La storia "Ecco il mio rugby in bianco e nero"

Wolfango Arcangeli, decano degli atleti pesaresi: "Tutto cominciò negando scarpe con i tacchetti a un amico. Volevo la palla ovale"

20 agosto 2024

Wolfango Arcangeli, 78 anni, era uno dei quindici ragazzi che scesero in campo il 19 ottobre 1969, dunque quasi 55 anni fa, a Modena per la prima partita del Pesaro rugby. Il suo ruolo era tallonatore, fra i primi tre della prima linea della mischia. Wolfango è stato anche dirigente in B, la corrispondente dell’attuale serie A, e con Peter Cunnigton allenatore.

Wolfango, come cominciò tutto?

"Nel ’69 giocavo a calcio nel campetto di madre Flora. Avevo le scarpe con i tacchetti e un certo Stefano venne a casa mia a chiedermele in prestito perché voleva provare a giocare a rugby nel vicino campo di Loreto. Gli dissi di no, che volevo provarci io: avevo visto la palla ovale e mi incuriosiva"

La prima volta?

"Ci dettero appuntamento alla stazione del treno per la prima trasferta a Modena, ma uno di noi non si presentò per paura di farsi male in vista di un esame di studi. Fu allora che Adriano Fileni arrivò, figlio del giudice di pugilato, da Roma in 500 per prendere il suo posto"
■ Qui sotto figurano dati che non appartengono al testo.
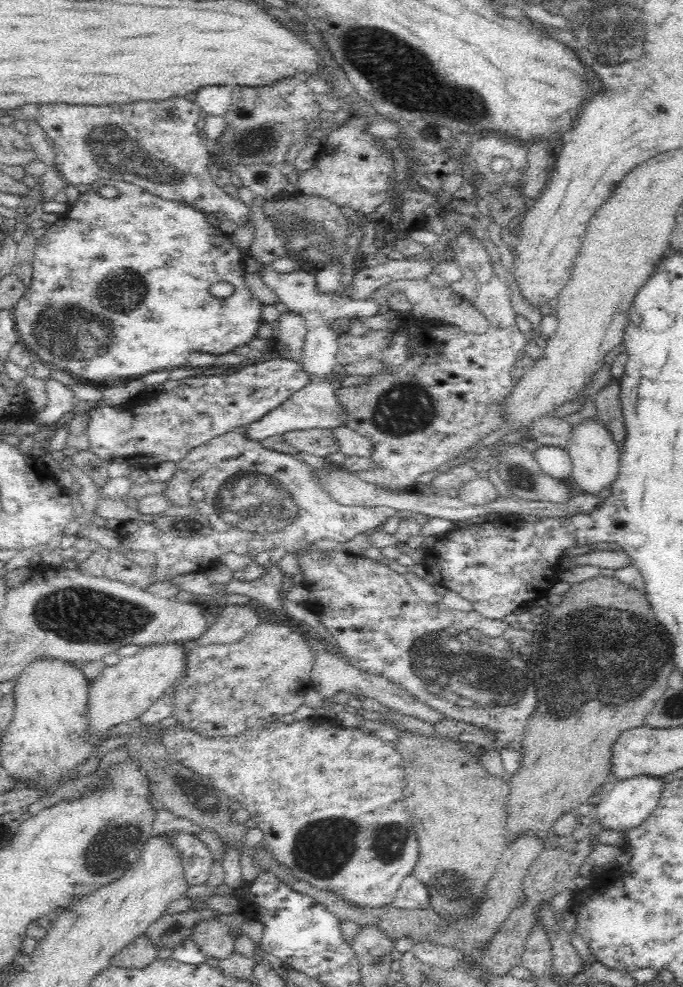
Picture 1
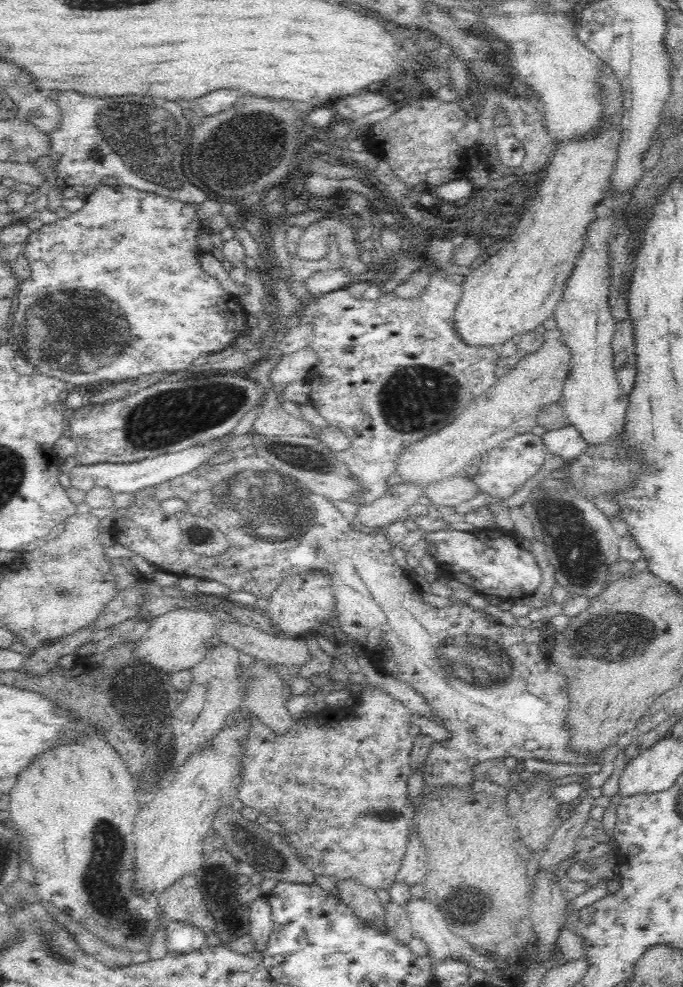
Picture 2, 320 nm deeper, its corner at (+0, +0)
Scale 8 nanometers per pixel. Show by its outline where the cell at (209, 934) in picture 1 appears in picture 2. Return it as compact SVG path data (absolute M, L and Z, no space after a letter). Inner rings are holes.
M195 872L180 876L174 884L159 892L157 898L167 920L193 924L201 928L204 933L213 930L214 917L208 913L202 903Z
Il ricordo che ancora la diverte di più?

"Quella volta che nel 1983 andammo a Ragusa per gli spareggi promozione per la B e che uno di noi si imbarcò con il terrore per il volo. Rimase tutto il viaggio con gli occhi piantati sul giornale aperto, ma era alla rovescio!"

Che rugby era quello in bianco e nero?

"Sono cambiate molte regole: il gioco è diventato più tecnico e veloce. Allora molto si riduceva a mischie e ripartenze. Ricordo che si prendeva la palla, la si calciava dall’altra parte rincorrendola e tentando di andare in meta. E poi il contatto ai miei tempi era subito punito. Però oggi il gioco è più divertente. Ho visto a Pesaro squadre giocare molto bene, alla mano, veloci. Inoltre rispetto ad allora ora se segni quattro mete hai un punto di bonus, e cinque in caso di vittoria. Il nuovo regolamento incentiva il gioco".
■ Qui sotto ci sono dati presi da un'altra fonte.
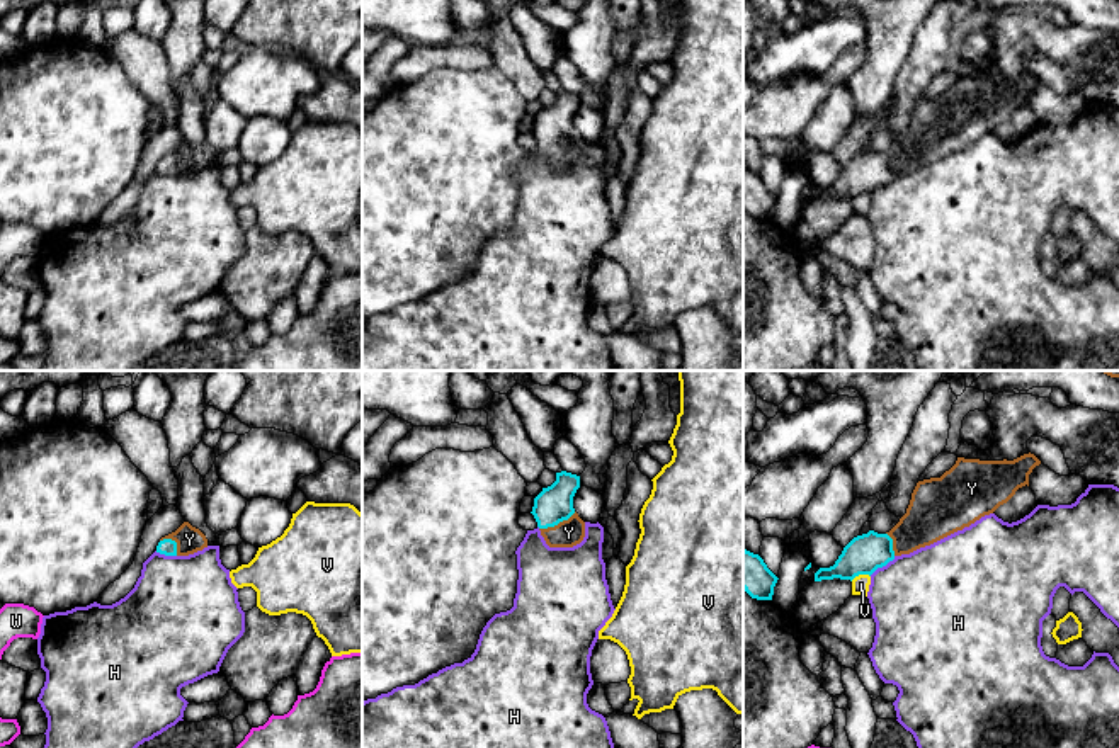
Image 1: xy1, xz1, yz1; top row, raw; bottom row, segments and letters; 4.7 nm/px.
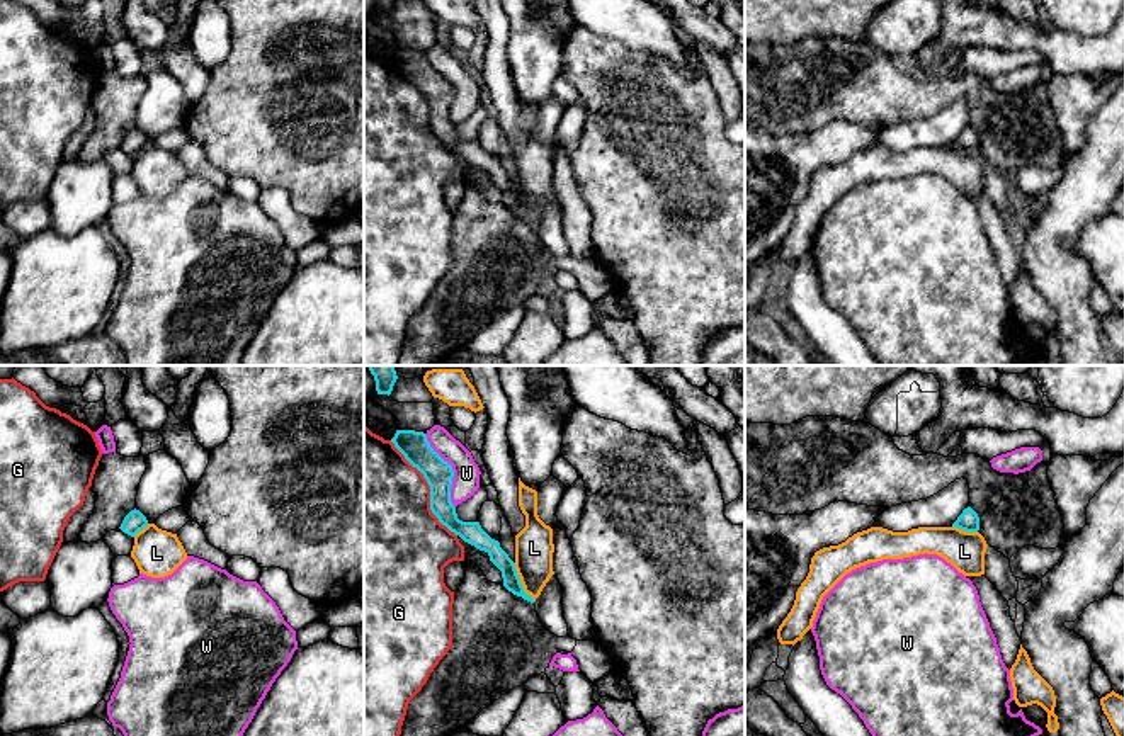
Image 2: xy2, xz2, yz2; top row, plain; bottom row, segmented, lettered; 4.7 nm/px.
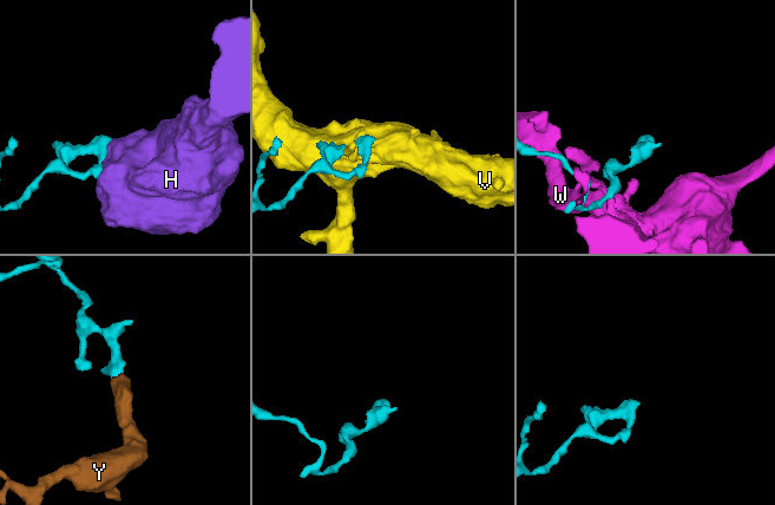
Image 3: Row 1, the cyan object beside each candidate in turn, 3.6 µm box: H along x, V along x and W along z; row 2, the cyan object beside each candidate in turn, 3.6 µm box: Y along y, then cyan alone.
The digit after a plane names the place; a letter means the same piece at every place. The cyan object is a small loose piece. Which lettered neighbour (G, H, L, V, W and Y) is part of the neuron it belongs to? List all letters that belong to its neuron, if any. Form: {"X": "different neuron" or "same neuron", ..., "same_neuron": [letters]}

Torniamo a lei, la gara da sballo? (ride)

"Un venerdì sera scopro che non ero nell’elenco dei convocati per la trasferta di Prato. Allora il sabato sono uscito con i miei amici del bar rientrando alle cinque del mattino. Non ricordo per quale motivo avevo comunque preparato la borsa per andare a giocare. Non si sa mai, e infatti: alle sei del mattino arriva un mio compagno al piazzale di Madonna di Loreto, suona e chiede di me a mio padre che risponde in dialetto: “L’è apena artornet a chesa“ (è appena tornato a casa). Ma nel frattempo io ero già in piedi con la borsa in mano: “No babbo, sono pronto, digli che scendo subito“. Pur giocando male, perché io giocavo male, mi piaceva tanto il rugby che ero disposto a tutto".

E come andò?

"A Prato giocai anche meglio di altri. La mia carriera sarebbe terminata alla fine del 1974. Da gennaio 1975 venni assunto alle Poste in Brianza, ma continuai a seguire il movimento ogni volta che tornavo. Quando arrivò Peter Cunninghon come allenatore giocatore mi cercarono per aiutare la società, ero diventato l’uomo di fiducia del presidente Tonino Uguccioni per l’acquisto di materiale in particolare. In pratica il dirigente accompagnatore"

Ha mai temuto il peggio? (ride)

"Quella volta che Capponi autocorriere accostò il pullman e minacciò di farci scendere tutti in Toscana se avessimo continuato a fare quel chiasso".

Rugby sport violento?

"Macchè. Ho visto avversari prendersi a pugni in campo e bersi una birra assieme dopo. In altri sport non succederebbe".

Va ancora al campo?

"Certo, berretto e giubbotto però e non nei giorni di tempesta. Ho una certa età. Ma mi abbono ancora".